Vanity metrics, such as open and click-through rates or social media followers, are the metrics that work to validate the existence of certain roles within an organization. They’re pretty-on-paper, feel good metrics that will not directly influence revenue. Yes, they show a type of progress or momentum, but when your ultimate goal is revenue, these metrics all fall short. In other words, they may assure stakeholders that you’re on your way to creating the desired impact, but they don’t quite paint a full picture. 

MQLs and SQLs are a great example of this. They are important, of course, as far as what they represent; however, companies often make the mistake of seeing MQLs and SQLs as definitive indicators of progress. Using them as a way to judge whether or not your sales and marketing teams are doing their jobs effectively is a good recipe for unnecessary friction between the two. There is no magic number of MQLs that will ensure the best leads, and no number of SQLs that will guarantee a closed sale. So, until you reach that finish line, butting heads over the details in between seems counterproductive. 
Recently, our CEO, Jason, was a guest on the SaaStr Podcast with Harry Stebbings. They briefly touched on the subject of vanity metrics, and the redundancy presented by MQLs and SQLs, particularly when it comes to efforts such as ABM. This is because, in a perfect world, your sales and marketing teams should be collaborating on things like account selection and lead scoring, which means that any leads moving into the sales funnel would be qualified by definition. 
When it comes to vanity metrics in general, our advice is to push them to the side.
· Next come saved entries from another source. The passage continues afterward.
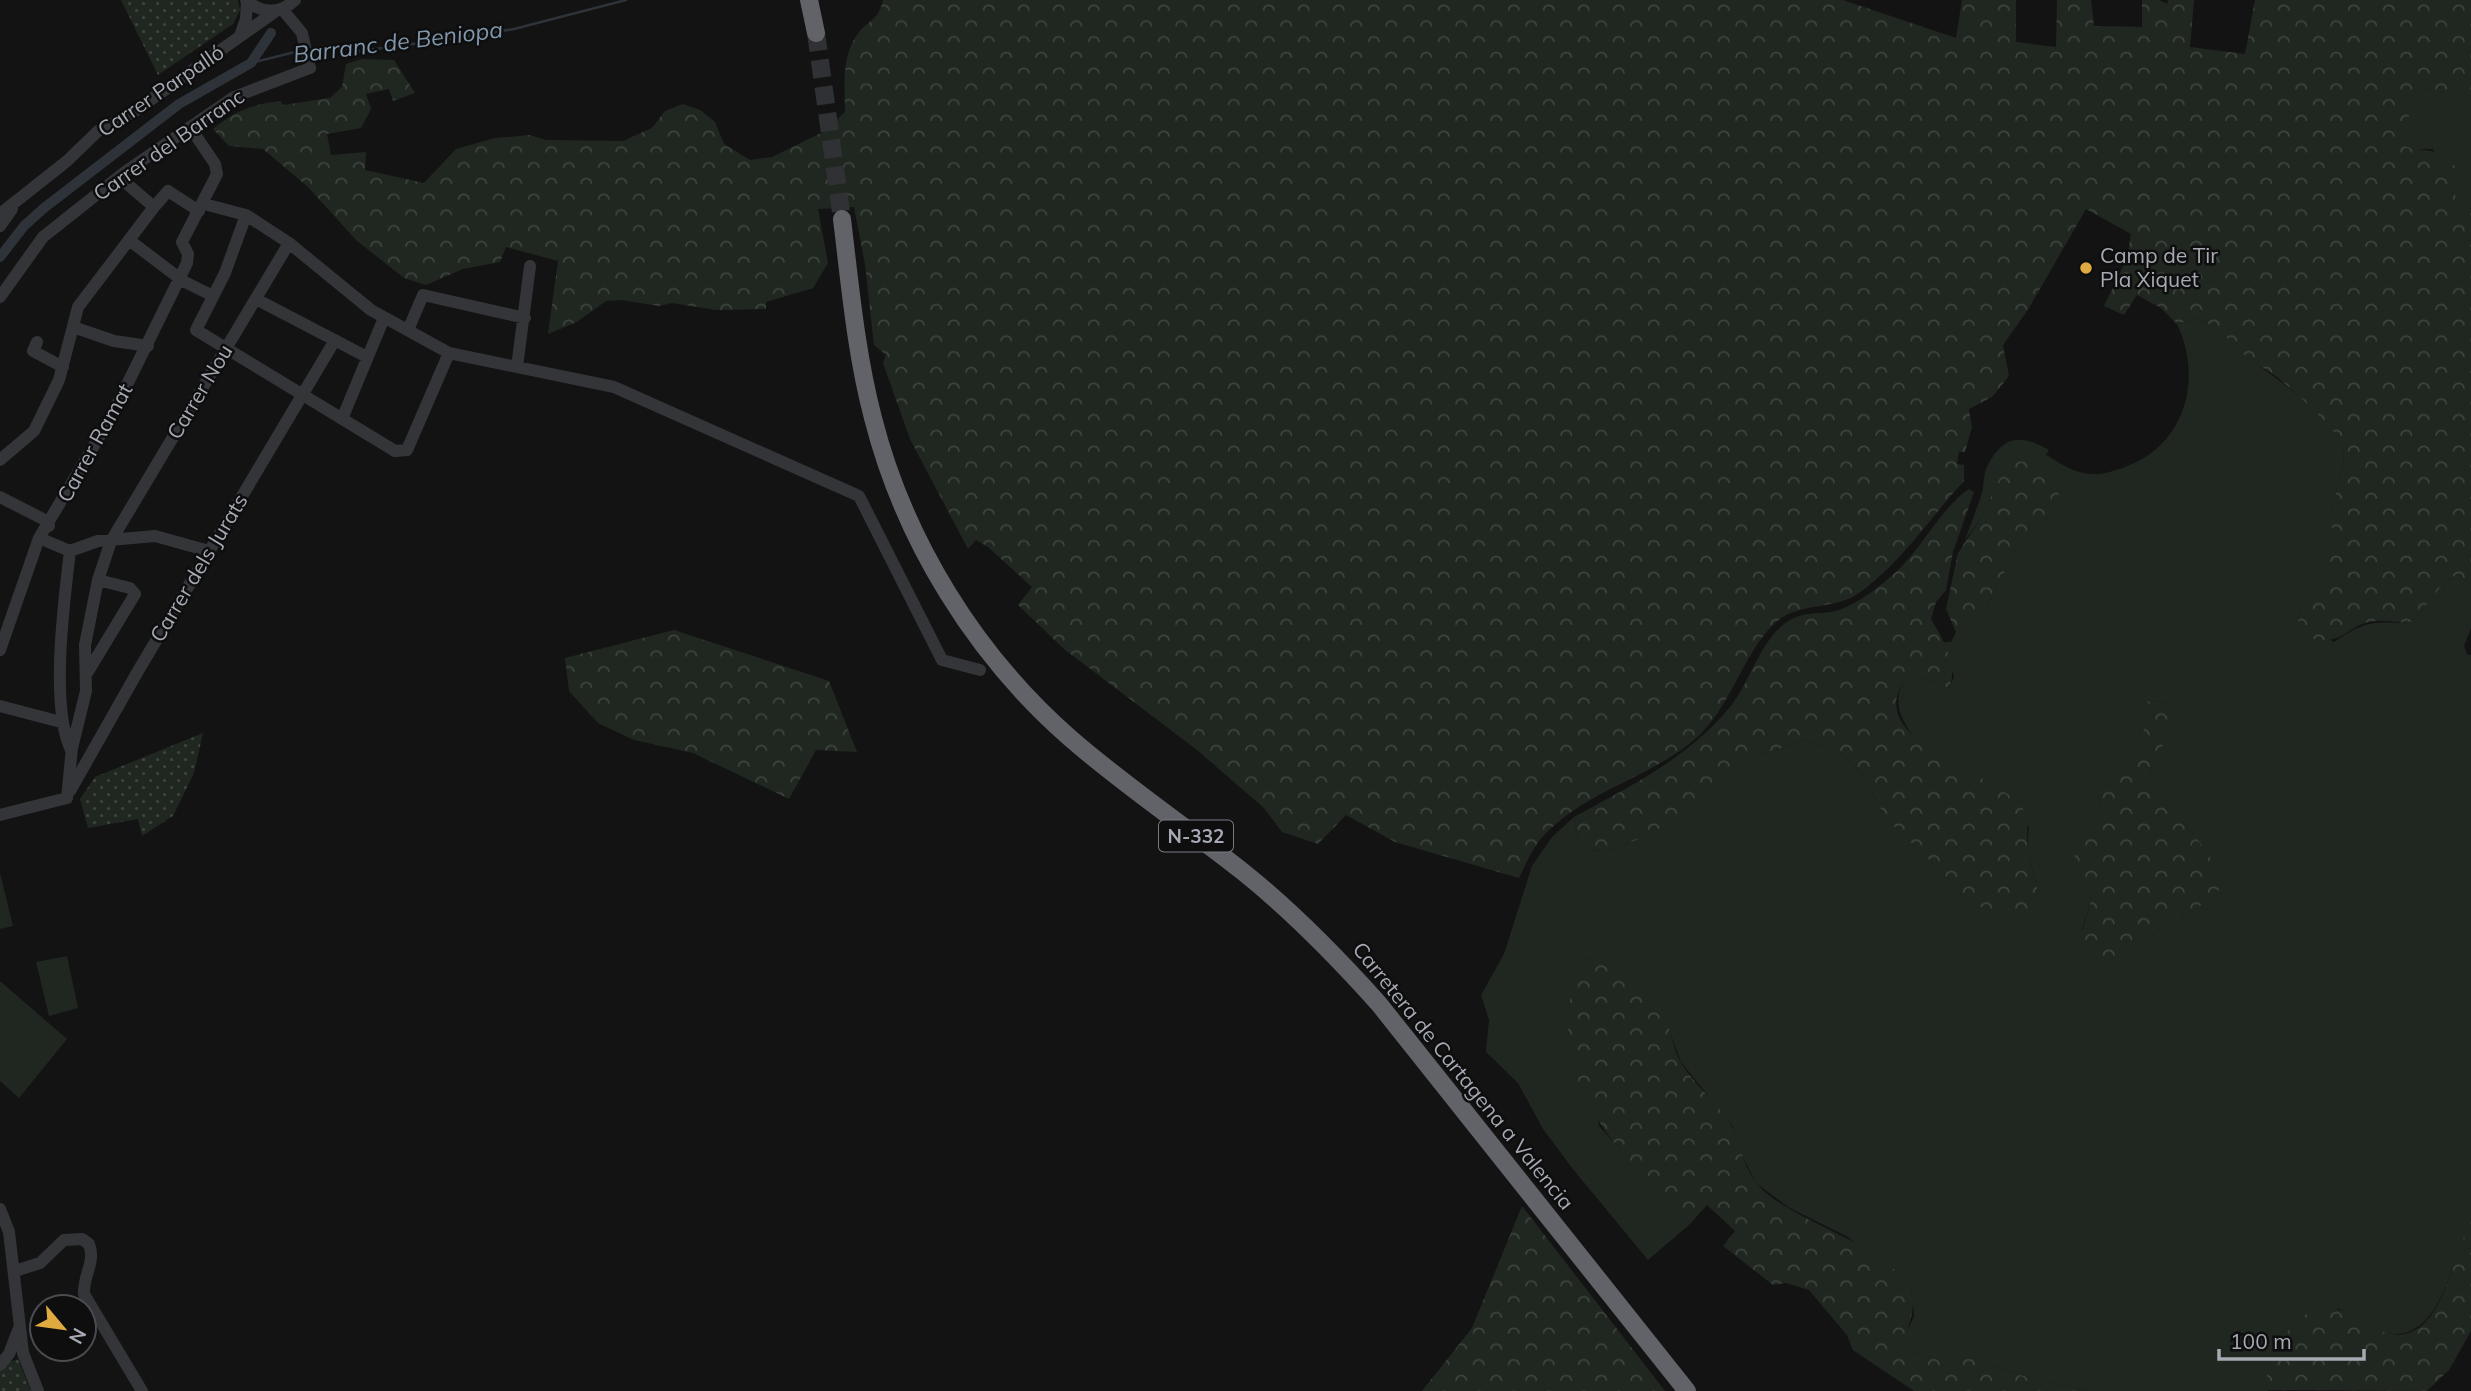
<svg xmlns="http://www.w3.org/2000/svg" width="2471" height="1391" font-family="Mulish,sans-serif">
<defs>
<pattern id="forest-crowns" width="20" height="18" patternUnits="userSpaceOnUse" patternTransform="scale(1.75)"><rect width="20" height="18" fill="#202720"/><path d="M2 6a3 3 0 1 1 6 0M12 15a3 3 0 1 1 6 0" fill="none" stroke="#3d443e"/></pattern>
<pattern id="park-dots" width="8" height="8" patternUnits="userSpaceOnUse" patternTransform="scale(1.75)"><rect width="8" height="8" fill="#202720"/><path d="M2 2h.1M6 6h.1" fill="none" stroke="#3d443e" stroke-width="1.8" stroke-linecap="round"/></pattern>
</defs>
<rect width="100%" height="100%" fill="#131314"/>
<path fill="#202720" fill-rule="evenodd" d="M2423 89 2436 90 2471 103V209L2449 190 2433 149H2409L2395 143 2397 133Z
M2197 318C2208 324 2221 329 2229 337 2236 343 2240 352 2247 357 2272 375 2331 416 2342 444 2350 466 2331 495 2332 518 2333 556 2332 583 2300 609L2298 621 2334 642C2366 620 2372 622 2409 623 2431 606 2433 588 2458 574L2471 586V628L2464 646 2467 654 2471 655V1221C2452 1256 2443 1337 2392 1334 2380 1334 2350 1314 2338 1308L2268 1391H2087L2020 1375 1976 1359H1937L1907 1350 1905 1336 1914 1316 1912 1293 1848 1237 1788 1207 1756 1183 1740 1151 1732 1125 1681 1062 1669 1030 1591 958 1584 959 1580 973 1599 1126 1689 1225 1648 1260 1572 1168 1543 1129 1518 1083 1486 1052 1489 1020 1481 995 1504 954 1532 866 1552 837 1574 817 1577 836 1586 850 1606 851 1637 840 1737 763 1805 740 1838 750 1863 774 1886 819 1942 872 1967 902 2041 903 2027 849 2029 827 1918 742C1902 723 1889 700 1907 678H1922L1949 688 1954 677 1944 642H1951L1956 632 1971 630 1986 608 2019 544 2051 513 2007 463 1981 518 1965 540C1970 525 1977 509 1982 493 1984 485 1983 475 1987 467 2003 435 2021 434 2049 450L2046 455C2060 463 2074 473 2090 474 2105 475 2118 470 2132 464 2187 440 2202 376 2177 324ZM2145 701 2172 703 2169 730 2149 774 2161 805 2193 833 2197 908 2164 925 2119 964 2082 930 2092 897 2102 806 2097 795 2122 767 2139 752 2145 733Z
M0 873 13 926 0 929Z
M67 956 78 1008 49 1016 36 962Z
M0 981 67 1039 19 1098 0 1081Z"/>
<path fill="url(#forest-crowns)" d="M883 0H1843L1956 38 1962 0H2016V42L2056 47 2057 0H2091L2094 26 2142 27V0H2159L2167 4 2168 0H2194L2190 47 2245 54 2255 0H2471V103L2436 90 2423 89 2395 142C2421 156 2432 141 2457 168L2449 190 2471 209V586L2458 574C2434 587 2430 607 2409 623 2399 623 2386 620 2376 621 2348 623 2348 643 2315 640L2298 621 2300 609C2332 583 2332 556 2332 518 2331 495 2350 466 2342 444 2335 428 2293 390 2278 378 2268 369 2253 364 2243 354 2224 335 2222 330 2197 318L2177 324 2161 308 2137 295 2124 315 2104 306 2127 258 2131 234 2086 209 2029 308 2003 345 2009 376 1992 397 1969 409 1972 427 1965 452H1959L1957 464 1964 465V481C1930 518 1901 563 1859 593 1834 611 1799 601 1775 623 1742 654 1731 709 1694 740 1647 780 1580 792 1539 841 1531 851 1525 866 1519 878L1395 842 1346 815 1318 844 1282 832 1264 808 1197 750 1064 649 1018 605 1032 587 988 547 976 540 968 549 910 439 883 363 886 355 874 345 865 264 854 207 818 209 828 263 813 288 766 302V309L716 310 672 303 659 306 622 300 606 301 577 322 548 334 558 261 506 247 500 262 463 269 426 285 404 278 356 240 308 187 263 149 229 146 213 129C234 111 253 104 280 101L283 105 330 98 342 87 346 64 362 59 394 60 415 93 393 101 389 89 366 94 371 109 361 128 327 134 331 155 366 152 365 170 424 183 456 149 495 138 530 135 546 140 623 141 652 128 665 111 683 104 700 110 715 122 724 144 750 160 772 157 823 132 845 112C845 87 841 57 857 35 868 19 878 22 883 0Z
M2017 461 2033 462 2056 477 2059 496 2051 513 2019 544 1986 608 1971 631 1956 632 1946 609 1958 553 1981 518 2007 463Z
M1969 489 1974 492 1953 552 1946 590 1936 602 1931 619C1943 639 1959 666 1949 688L1922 678H1907C1856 741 2001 773 2023 809 2031 824 2025 836 2028 851 2031 868 2037 885 2041 903L2032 915 2015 919 1967 902 1942 872 1886 819 1863 774 1838 750 1805 740 1737 763 1672 822 1637 840 1606 851 1586 850 1577 836 1574 817C1631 786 1688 758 1730 707 1751 682 1760 638 1790 620 1803 612 1817 614 1831 612 1854 608 1882 585 1899 569 1922 547 1943 506 1969 489Z
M674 630 829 681 857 752 816 750 789 799 693 753 634 740 598 723 569 691 565 658Z
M2145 701 2172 703C2176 727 2158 753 2149 774L2162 805 2193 833 2209 855 2216 870 2219 890 2197 908 2164 925 2119 964 2101 960 2078 946 2092 897 2080 877 2074 854 2102 806 2097 795 2098 785C2139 754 2145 754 2145 701Z
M1591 958C1616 970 1645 982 1660 1006 1670 1022 1671 1044 1680 1061 1692 1083 1716 1100 1730 1123 1740 1141 1742 1163 1755 1181 1781 1217 1866 1237 1901 1276 1927 1305 1902 1322 1907 1350L1937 1359H1976L2020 1375 2087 1391H1914L1853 1350 1847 1335 1809 1290 1786 1283 1773 1285 1723 1246 1735 1231 1707 1205 1689 1225C1629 1159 1555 1099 1570 1000 1572 987 1580 973 1584 959Z
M1522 1206 1665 1391H1422L1472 1328Z
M2471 1221V1331L2449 1370 2427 1391 2267 1390C2265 1368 2272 1350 2287 1332 2339 1269 2367 1350 2411 1332 2446 1318 2454 1251 2471 1221Z"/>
<path fill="url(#park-dots)" d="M121 0H238L240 10 233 24 158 75Z
M203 733 194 773 173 816 142 836 138 819 88 828 80 799 95 777Z
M18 1359 31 1391H0V1365Z"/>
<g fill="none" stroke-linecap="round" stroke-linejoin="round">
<path stroke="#2d3339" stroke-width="2.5" d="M310 49 333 45 360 51 450 39 514 29 626 0
M251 63 303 50"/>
<path stroke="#2d3339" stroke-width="10" d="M0 257 24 226 44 208 179 104 251 63 271 33"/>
<path stroke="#303134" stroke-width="18" stroke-dasharray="18 9" stroke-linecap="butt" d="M816 33 842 219"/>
<path stroke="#343539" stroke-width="12" d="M246 0C262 14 280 14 295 0
M240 36 246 19 247 0
M204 204 246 215 289 243 371 310 449 353 614 387 859 496 942 660 980 670
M154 207 168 191 199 211
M0 214 67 161 98 131 132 113 276 11
M246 215 225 273 196 330 395 451 407 450 449 353
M0 226 12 209
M129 240 183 281 213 296
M0 297 43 237 125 172 234 97 310 68 302 33 282 9
M256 299 367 357
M73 327 114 341 148 346
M408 330 423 295 525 318
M37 342 33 351 63 367
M517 367 530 266
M342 419 384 318
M0 460 34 431 59 380 78 307 154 207 119 177
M0 497 45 520 49 526
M39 538 70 551 98 541 155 536 209 551
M70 551C64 601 50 707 71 750
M0 650 39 538 111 417 187 263 188 254 182 242 217 174 215 164 190 127
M86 675 135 594 130 588 98 580
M0 706 61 722
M70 791 138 671 335 340
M67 798 72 748 86 691 85 645 98 580 111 541 289 243
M0 815 67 798
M0 1209 9 1232 23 1353 38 1391
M15 1271 40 1263 64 1240 82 1239 89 1244C96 1262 83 1275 84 1294L142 1391
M0 1365 9 1354 19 1328"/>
<path stroke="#616369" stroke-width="18" d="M809 0 816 33
M842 219C850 285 856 353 873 418 904 540 975 655 1070 738 1125 786 1185 826 1242 871 1292 911 1336 956 1379 1004L1687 1391"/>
</g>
<circle fill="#dfaa40" stroke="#0e0e0f" stroke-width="2.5" cx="2086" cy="268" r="7"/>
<g text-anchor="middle" stroke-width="5" stroke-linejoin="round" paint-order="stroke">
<rect fill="#0e0e0f" stroke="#787b82" stroke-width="2" x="1159" y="820.5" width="74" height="31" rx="5"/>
<g font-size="19" font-weight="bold" fill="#a6aab3">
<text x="1196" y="843">N-332</text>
</g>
<g font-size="21" fill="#a6aab3" stroke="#0e0e0f">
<text transform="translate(161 91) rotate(-34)" y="7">Carrer Parpalló</text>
<text transform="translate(169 145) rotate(-35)" y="7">Carrer del Barranc</text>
<text transform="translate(200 392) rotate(-59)" y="7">Carrer Nou</text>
<text transform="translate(95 443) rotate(-61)" y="7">Carrer Ramat</text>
<text transform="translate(199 568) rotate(-59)" y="7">Carrer dels Jurats</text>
<text transform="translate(1463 1076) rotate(51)" y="7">Carretera de Cartagena a Valencia</text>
</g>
<g font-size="21" fill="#a6aab3" stroke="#0e0e0f" text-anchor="start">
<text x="2100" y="263">Camp de Tir<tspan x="2100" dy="24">Pla Xiquet</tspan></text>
</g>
<g font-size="23" font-style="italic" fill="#8097ab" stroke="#0e0e0f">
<text transform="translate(398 42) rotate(-7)" y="8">Barranc de Beniopa</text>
</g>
</g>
<g transform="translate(63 1328) rotate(119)"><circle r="33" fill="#0e0e0f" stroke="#4b4c51" stroke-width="2"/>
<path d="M0-5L12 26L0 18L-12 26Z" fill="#dfaa40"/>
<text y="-10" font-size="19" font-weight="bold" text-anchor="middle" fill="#a6aab3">N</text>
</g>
<path d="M2219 1349v10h145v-10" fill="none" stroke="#a6aab3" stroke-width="3.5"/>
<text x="2230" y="1349" font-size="21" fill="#a6aab3" stroke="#0e0e0f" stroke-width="5" paint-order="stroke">100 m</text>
</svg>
Because they are realistically no more than vehicles for validation, these types of metrics are better replaced with indicators of real revenue impact, such as conversion rates, funnel acceleration, and increased LTV. However, if your organization has just made this transition to RevOps and being aligned around revenue, know that measuring success this way won’t happen overnight. For this reason, it can be helpful to keep your secondary KPIs on the back burner, to make sure you’re moving in the right direction.